## [Dataset extract]
= = = =

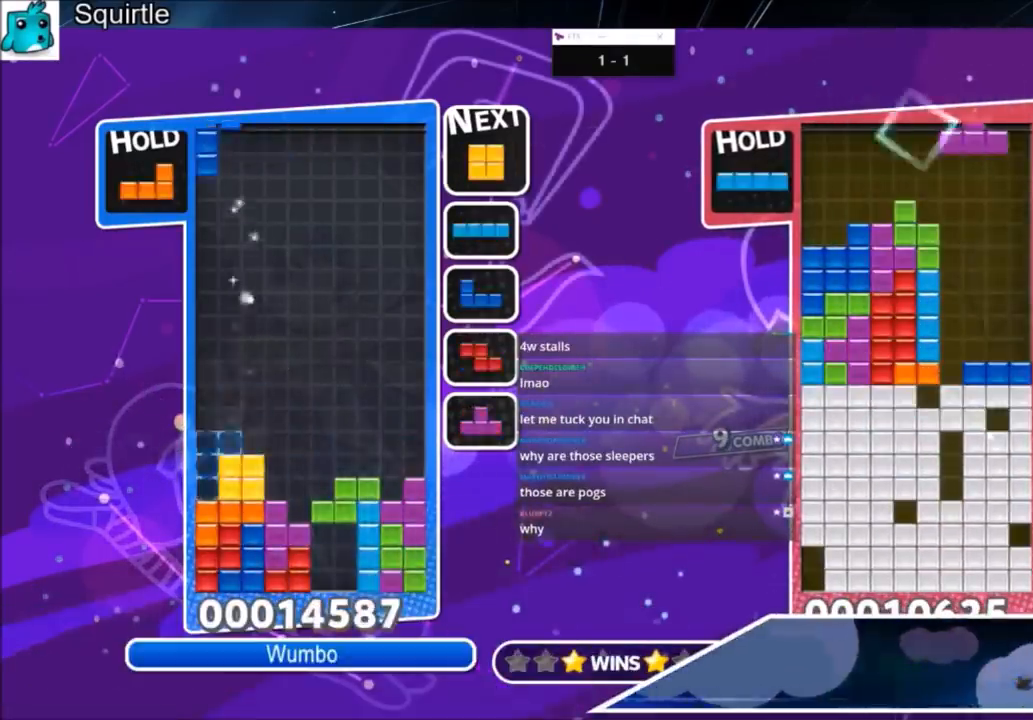
{"keys": ["right"], "events": [[33, "c", "up"], [100, "down", "down"], [134, "x", "up"], [234, "down", "up"], [400, "down", "down"], [467, "right", "down"], [501, "down", "up"], [501, "left", "up"]]}
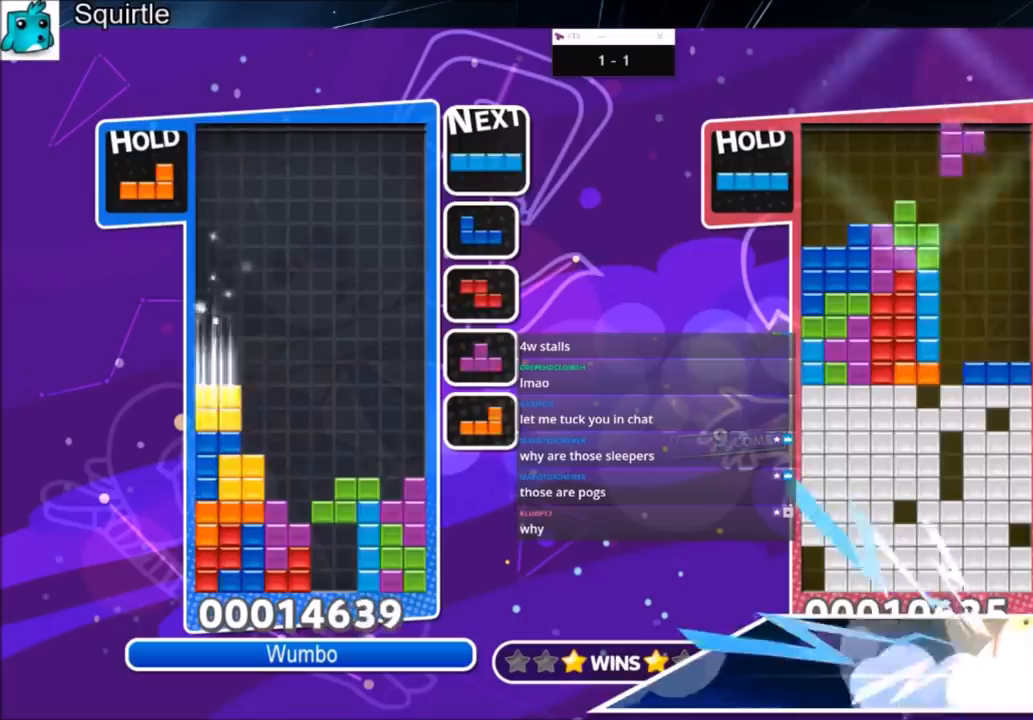
{"keys": ["right", "x"], "events": [[200, "x", "down"], [333, "down", "down"], [333, "x", "up"], [467, "down", "up"], [467, "x", "down"]]}
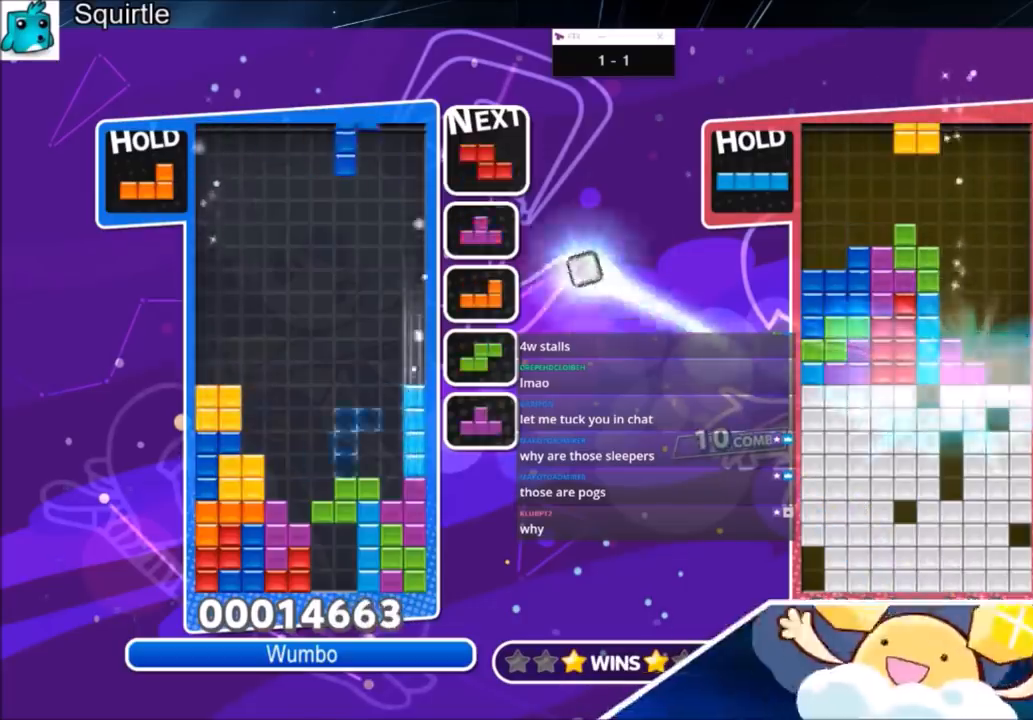
{"keys": [], "events": [[67, "x", "up"], [167, "x", "down"], [200, "left", "down"], [200, "right", "up"], [300, "down", "down"], [300, "x", "up"], [400, "down", "up"], [400, "left", "up"]]}
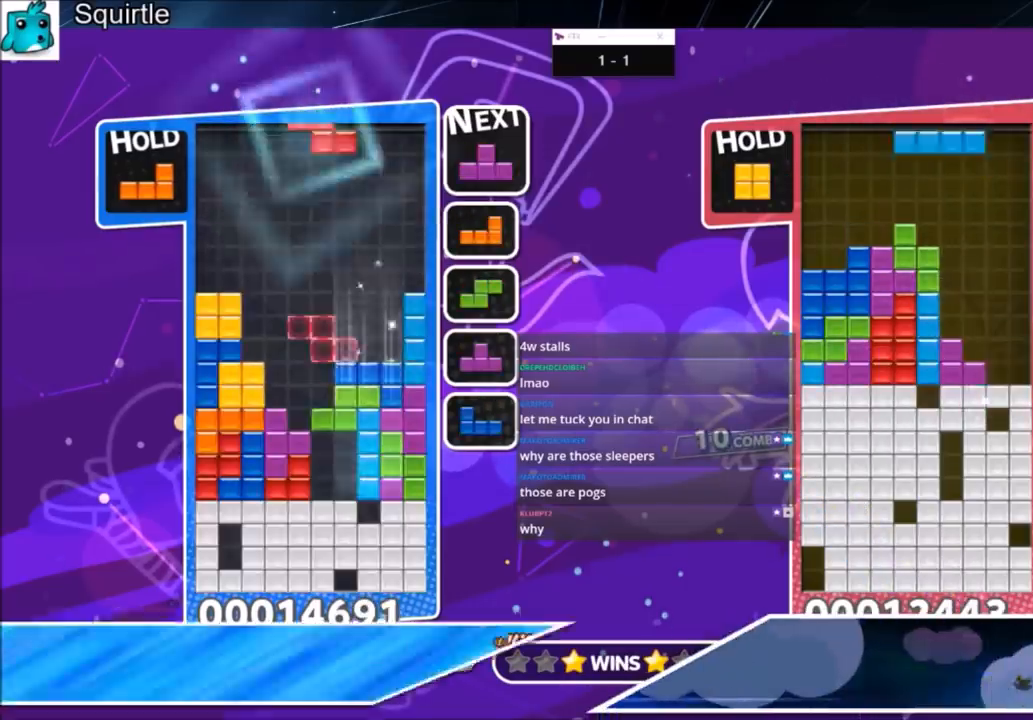
{"keys": ["down", "right"], "events": [[33, "right", "down"], [133, "c", "down"], [333, "c", "up"], [400, "left", "down"], [400, "right", "up"], [467, "down", "down"], [500, "left", "up"], [500, "right", "down"]]}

= = = =

## [Requirement]
Once the pictures are set aside, give the rest of the material again unchanged.

## [Exercise solution]
{"keys": ["right"], "events": [[33, "c", "up"], [100, "down", "down"], [134, "x", "up"], [234, "down", "up"], [400, "down", "down"], [467, "right", "down"], [501, "down", "up"], [501, "left", "up"]]}
{"keys": ["right", "x"], "events": [[200, "x", "down"], [333, "down", "down"], [333, "x", "up"], [467, "down", "up"], [467, "x", "down"]]}
{"keys": [], "events": [[67, "x", "up"], [167, "x", "down"], [200, "left", "down"], [200, "right", "up"], [300, "down", "down"], [300, "x", "up"], [400, "down", "up"], [400, "left", "up"]]}
{"keys": ["down", "right"], "events": [[33, "right", "down"], [133, "c", "down"], [333, "c", "up"], [400, "left", "down"], [400, "right", "up"], [467, "down", "down"], [500, "left", "up"], [500, "right", "down"]]}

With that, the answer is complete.